EXCERPTED PASSAGE:
Never tried them, but their stock is doing well. In the past we only had a few places to get news (gossip, newspaper, evening news, etc) all of it was "filtered". Now with the internet we are presented with an unfiltered mess and people seem to believe things that are "trending". Now days it appears that the best way to "trend" is to start a lot of online conversations and that is usually accomplished by doing something that either the left or right thinks is stupid or controversial.....Sounds like Chipolte accomplished what they wanted and it will be interesting to see if the sheeple reward them by buying their "humane" products. I won't though. I'm offended, 'cause I think soybeans and lettuce have feelings too.


----------



## Tim/South

I believe they also decided to import their beef from Australia because of inhumane cattle raising conditions here in the U.S.

Of course that had nothing to do with Australia being in a severe drought and dumping of cattle. Australian beef imports are up 200% because of our stronger dollar and the Aussie drought.

When we had the severe drought here in the U.S. we did not have to export, just sell at cut rate prices.

DATA ROWS:
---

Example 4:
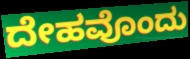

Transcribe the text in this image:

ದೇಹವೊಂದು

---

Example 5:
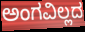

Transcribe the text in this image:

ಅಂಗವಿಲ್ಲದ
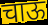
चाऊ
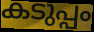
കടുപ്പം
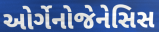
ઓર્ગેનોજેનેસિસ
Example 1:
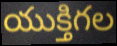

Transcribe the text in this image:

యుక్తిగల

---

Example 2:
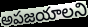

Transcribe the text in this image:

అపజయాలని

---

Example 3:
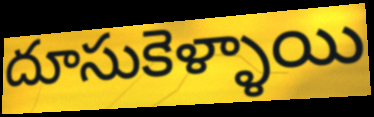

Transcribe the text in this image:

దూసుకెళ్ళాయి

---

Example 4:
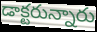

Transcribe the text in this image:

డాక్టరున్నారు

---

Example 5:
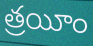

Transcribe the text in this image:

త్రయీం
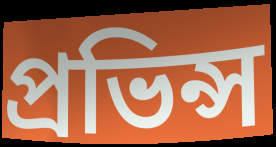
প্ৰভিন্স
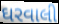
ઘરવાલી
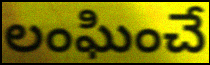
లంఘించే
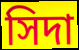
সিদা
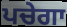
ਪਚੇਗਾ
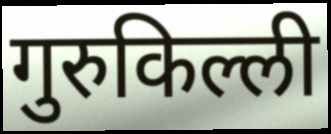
---
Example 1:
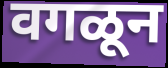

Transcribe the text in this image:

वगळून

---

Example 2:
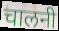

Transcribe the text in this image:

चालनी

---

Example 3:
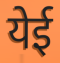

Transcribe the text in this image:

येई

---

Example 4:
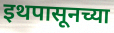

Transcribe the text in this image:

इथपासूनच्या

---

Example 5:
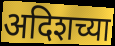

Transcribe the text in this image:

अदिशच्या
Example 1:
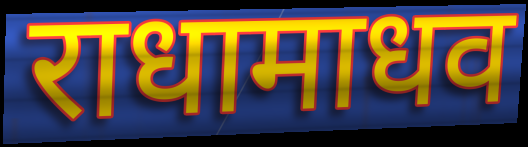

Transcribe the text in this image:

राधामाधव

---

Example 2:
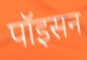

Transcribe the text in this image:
...
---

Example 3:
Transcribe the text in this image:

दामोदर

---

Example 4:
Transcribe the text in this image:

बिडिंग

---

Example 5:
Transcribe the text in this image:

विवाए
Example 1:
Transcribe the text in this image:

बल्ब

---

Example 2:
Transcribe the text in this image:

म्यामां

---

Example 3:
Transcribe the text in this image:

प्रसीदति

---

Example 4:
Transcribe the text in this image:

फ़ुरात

GIVEN TASK 1:
Translate this sentence from the forum thread into Spanish: "Australian beef imports are up 200% because of our stronger dollar and the Aussie drought."
GIVEN TASK 2:
Retype the forum thread from "Of course that" to "cut rate prices.".

EXPECTED ANSWER 1:
Las importaciones de carne de res australiana han aumentado un 200 % debido a nuestro dólar más fuerte y a la sequía australiana.

EXPECTED ANSWER 2:
Of course that had nothing to do with Australia being in a severe drought and dumping of cattle. Australian beef imports are up 200% because of our stronger dollar and the Aussie drought.

When we had the severe drought here in the U.S. we did not have to export, just sell at cut rate prices.